Les Clara 69 nous répondent

mar, 12/06/2011 - 01:42

Un bon programmateur vous le dira, le titre d'une œuvre est capital pour accrocher le public. En adaptant la pièce imaginée par Gildas Milin, délicatement intitulée Clara 69, la compagnie S. en S. fait très fort cette année, mêlant le mystère du nom de code et l'érotisme du chiffre 69. Déconcertées et intriguées nous cherchâmes à en savoir plus sur cette création percutante.

Marie et Hélène : Pouvez-vous vous présenter et nous présenter la compagnie ?

Maroussa Leclerc : Je m'appelle Maroussa Leclerc, je viens de terminer ma formation de comédienne et pour le projet Clara 69 je suis le metteur en scène. Clara 69 est hébergé par la compagnie S en S, c'est la compagnie d'Éléonore Hendriks qui est aussi comédienne dans Clara 69 et Dajistan Kiss. Ce sont deux très bons amis et comédiens que j'ai rencontré lors d'une formation théâtrale d'un an en Biélorussie.

> Consignes de l'exercice
1. Dans le texte sur Clara 69, dans quel pays Maroussa Leclerc a-t-elle rencontré Éléonore Hendriks et Dajistan Kiss ?
2. Reprenez le texte sur Clara 69 à la suite de sa dernière phrase.

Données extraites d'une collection
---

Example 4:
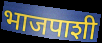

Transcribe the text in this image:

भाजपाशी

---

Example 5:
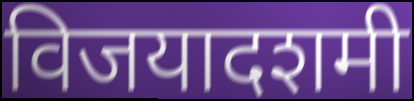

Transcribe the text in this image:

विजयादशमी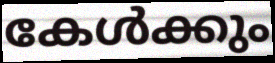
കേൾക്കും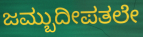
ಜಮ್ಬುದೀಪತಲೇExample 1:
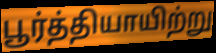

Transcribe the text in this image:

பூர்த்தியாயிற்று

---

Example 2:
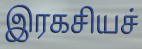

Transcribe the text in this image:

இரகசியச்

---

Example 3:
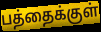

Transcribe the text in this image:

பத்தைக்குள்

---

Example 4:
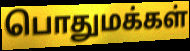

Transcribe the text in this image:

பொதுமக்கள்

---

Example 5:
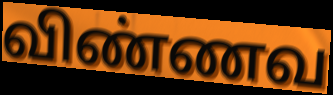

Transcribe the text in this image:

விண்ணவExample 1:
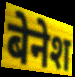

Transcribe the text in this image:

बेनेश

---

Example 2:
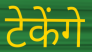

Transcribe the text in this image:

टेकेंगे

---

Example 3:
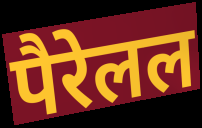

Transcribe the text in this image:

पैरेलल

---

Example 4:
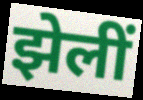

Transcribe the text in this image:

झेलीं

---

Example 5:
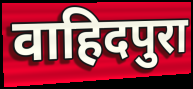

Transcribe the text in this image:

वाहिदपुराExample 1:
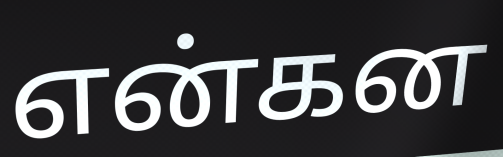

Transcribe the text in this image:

* * *

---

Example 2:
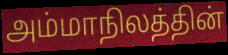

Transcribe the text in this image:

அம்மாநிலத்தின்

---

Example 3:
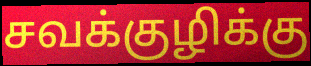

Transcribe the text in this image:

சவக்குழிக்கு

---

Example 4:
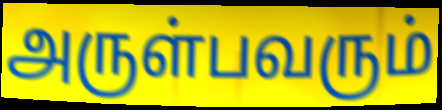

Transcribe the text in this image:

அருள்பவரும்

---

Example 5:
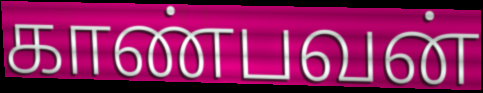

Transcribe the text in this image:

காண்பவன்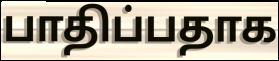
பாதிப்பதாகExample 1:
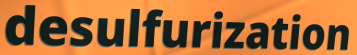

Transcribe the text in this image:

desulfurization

> Réponses par consigne
1. En Biélorussie.

2.
Estelle Graczyk : Je suis née à Pontoise en 88, mon nom c’est Estelle Graczyk.

M & H : Qui est Clara 69 et pourquoi ce titre ?

M.L : Clara 69, c'est une jeune femme de 27 ans incarcérée au mitard de Fleury Mérogis. On ne connait pas les circonstances de son enfermement. Je pense que le titre vient du fait qu'en prison, on peut vite devenir un numéro, bien que Clara lutte contre ça, et le chiffre 69 en particulier vient peut-être du fait qu'elle est particulièrement libre dans la vie et que ce chiffre évoque aussi la liberté sexuelle.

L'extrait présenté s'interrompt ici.